2. Fee-Heavy Investments: I similarly have no interest in investing in other fee-heavy investments: front or back loaded mutual funds, overly high expense ratioed mutual funds, insurance annuities, or overly expensive brokers to hold my hand while they overcharge me (cough cough Charles Schwab). The internet age means none of these products are needed.
3. Individual Bonds: I have no real time to learn about the complicated and subpar-performing bond market. Long-term Bonds are usually highly risky (though lesser returning than equities) while short-term bonds pay peanuts. To paraphrase Warren Buffett the only good day to invest in bonds is on a day that doesn't end in the letter "y." While I may invest in a few bond mutual funds (like an indexed fund) to hedge against a stock market downturn, I have no intention of overdoing it.
4. Investing Too Conservatively: The key to good investing is assessing risks and determining which paths present the best opportunity, given the risks, to achieve maximum rewards. Keeping a 12 month emergency fund or paying down your mortgage is not a reasonable assessment of the risks presented by investment. Passing up reasonably risky investments is a far too fearful strategy to achieve investment success, and is guaranteed only to lead to subpar returns and high opportunity costs.
5. Not Taking Advantage of Tax-Favored Investments- IRAs, 401Ks, etc.: These offer massive tax benefits, which work out to be free money (especially if you have an employer matched 401K), and turning them down is a huge mistake. My NYC friend, despite my advice that he do so, has failed to create & contribute to a Roth IRA. If he had done so for the last two years (contributed $8K) that $8K (assuming a 10% return) would have returned about $256K in 36 years (when he turned 62).

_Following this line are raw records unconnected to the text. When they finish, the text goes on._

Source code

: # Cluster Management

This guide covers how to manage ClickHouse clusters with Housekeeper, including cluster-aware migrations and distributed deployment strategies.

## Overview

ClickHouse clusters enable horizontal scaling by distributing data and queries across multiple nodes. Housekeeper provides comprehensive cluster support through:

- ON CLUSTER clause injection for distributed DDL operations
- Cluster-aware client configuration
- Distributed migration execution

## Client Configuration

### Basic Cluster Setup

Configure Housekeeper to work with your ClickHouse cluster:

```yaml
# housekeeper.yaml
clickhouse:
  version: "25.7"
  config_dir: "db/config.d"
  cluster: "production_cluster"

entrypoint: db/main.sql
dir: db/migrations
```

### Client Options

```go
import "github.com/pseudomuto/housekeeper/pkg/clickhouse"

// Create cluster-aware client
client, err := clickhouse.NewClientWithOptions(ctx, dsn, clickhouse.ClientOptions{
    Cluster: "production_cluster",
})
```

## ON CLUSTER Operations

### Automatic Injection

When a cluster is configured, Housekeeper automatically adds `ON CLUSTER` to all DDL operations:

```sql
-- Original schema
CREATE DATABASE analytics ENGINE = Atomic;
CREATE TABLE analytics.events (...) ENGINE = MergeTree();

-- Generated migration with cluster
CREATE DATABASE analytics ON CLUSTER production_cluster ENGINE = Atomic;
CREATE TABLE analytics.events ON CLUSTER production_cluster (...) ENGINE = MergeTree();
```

If he is taxed at a 28% federal rate and a 6% state rate, then that Roth would have saved him around $87,040 in taxes.
Sunday, June 17, 2007
Bonds? What are they good for?
I read somewhere that there has never been a 10 year period where the average return on bonds has been better than the average return on stocks. This seems to imply that if you are investing for 10 years down the line or more (as I am), you should not own bonds.
Right now I have no bonds in my portfolio, but as I start investing outside of my 401K, I am torn between the feeling that I need to diversify in case stocks tank, and by my concern that I would be sinking my long term rate of return. I am not sure what investment vehicles out there are better positioned as a hedge against a falling stock market.
My plan right now is to invest around 10% of my portfolio in tax-free municipal bonds, which make sense given my temporary high income tax bracket. The question I have is:
Is this small risk hedge worth the drag on my total rate of return?